I use choir music on a lot of my writing playlists, because the joining together of voices evokes so many things—emotion, and mystery among them. I love just about every type of choir. My most favorite is probably the very fancy choirs like King’s Choir at Windsor, followed very closely by the gospel choir. Even though they are very different vibes, both do something to my heart.
Sometimes as I am scrolling through and listening to choir music on Spotify, I think about congregational singing in the churches I have attended. I love that, too. I have attended low brow, high brow, and middle brow churches, churches with pianos, churches with pipe organs, churches without instruments, and churches with bands. All have something to offer.
I love the seriousness of the high brow church hymns. The holiness of sound in hymns like “Guide Me, O Thou Great Redeemer” and “Lord Of All Hopefulness”—usually accompanied by a pipe organ. I love the way the togetherness becomes oneness and blocks out everything but communion with you and God. I love how the lyrics are simultaneously thought-provoking. I love that I have tears streaming down my eyes by the end because the loftiness of it always moves me.
I have been in churches where contemporary songs are sung with amazing bands and vocalists leading. I have seen the electrification of a crowd when lyrics strike a personal chord. Some of the most beautiful songs I have heard are a contemporary songs.
I love the exultation in the hymns of African American churches. I love the special rawness of a cappella hymns. I love the timeless beauty of the oldest hymns. But most of all, I think I love the middle of the road, every day church hymns sung by every Christian congregation.
I love the way we settle into our patterns of the ones we know well. I love how we practice them by default and offer up a polished noise.
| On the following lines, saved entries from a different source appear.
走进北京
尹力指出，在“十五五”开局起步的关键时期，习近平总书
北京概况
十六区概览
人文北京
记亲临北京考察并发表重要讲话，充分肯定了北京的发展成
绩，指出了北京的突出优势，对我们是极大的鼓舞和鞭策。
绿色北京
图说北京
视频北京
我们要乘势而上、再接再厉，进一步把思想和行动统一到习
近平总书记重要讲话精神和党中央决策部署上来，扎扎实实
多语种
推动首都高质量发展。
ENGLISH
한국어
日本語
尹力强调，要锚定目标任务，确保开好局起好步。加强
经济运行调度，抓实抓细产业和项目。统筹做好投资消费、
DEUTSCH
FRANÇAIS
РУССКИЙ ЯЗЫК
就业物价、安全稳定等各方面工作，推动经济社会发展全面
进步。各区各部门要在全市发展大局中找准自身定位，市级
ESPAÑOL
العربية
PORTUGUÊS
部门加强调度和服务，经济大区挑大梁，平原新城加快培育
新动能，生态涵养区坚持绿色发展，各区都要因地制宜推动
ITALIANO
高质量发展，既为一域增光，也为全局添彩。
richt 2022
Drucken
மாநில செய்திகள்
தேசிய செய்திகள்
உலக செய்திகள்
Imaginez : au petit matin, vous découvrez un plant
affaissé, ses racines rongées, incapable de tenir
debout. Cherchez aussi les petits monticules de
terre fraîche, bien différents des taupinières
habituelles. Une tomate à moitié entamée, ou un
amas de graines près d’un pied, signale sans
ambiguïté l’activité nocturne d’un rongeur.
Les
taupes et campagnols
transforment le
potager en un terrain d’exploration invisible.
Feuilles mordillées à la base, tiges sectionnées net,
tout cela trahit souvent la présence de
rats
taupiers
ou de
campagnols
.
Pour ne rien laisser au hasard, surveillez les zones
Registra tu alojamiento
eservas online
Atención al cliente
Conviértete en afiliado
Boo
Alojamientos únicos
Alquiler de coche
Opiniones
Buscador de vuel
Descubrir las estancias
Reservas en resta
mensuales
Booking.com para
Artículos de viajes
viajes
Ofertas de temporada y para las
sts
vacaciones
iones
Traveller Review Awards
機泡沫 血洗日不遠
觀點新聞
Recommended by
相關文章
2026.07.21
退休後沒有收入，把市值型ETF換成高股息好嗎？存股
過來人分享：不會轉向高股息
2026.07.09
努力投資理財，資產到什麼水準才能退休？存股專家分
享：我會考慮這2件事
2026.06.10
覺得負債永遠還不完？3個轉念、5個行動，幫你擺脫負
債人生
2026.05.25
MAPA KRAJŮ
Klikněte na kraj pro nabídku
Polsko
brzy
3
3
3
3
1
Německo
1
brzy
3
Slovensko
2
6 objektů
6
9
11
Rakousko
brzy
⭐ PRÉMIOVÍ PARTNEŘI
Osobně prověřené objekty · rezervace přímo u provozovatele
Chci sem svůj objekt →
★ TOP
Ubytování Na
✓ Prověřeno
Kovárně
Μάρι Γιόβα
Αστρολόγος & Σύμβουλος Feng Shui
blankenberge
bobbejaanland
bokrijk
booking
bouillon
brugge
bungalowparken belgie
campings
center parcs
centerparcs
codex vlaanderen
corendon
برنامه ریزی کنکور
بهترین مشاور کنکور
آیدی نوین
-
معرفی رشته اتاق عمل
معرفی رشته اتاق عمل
I love how, when we sing “It Is Well With My Soul,” the women somehow know to sing the first line of the chorus, and the men somehow know to sing the second, and we keep alternating until we come together again for the triumphant final line. I love the way “Amazing Grace” is always the loudest. Everyone knows it. Almost as if it is stamped on our hearts. I love how it builds and builds as the verses are all sung, and I love the unbridled joy that accompanies the deafening final verse, building to the final line, “We’ve no less days to sing God’s praise, than when we first begun!”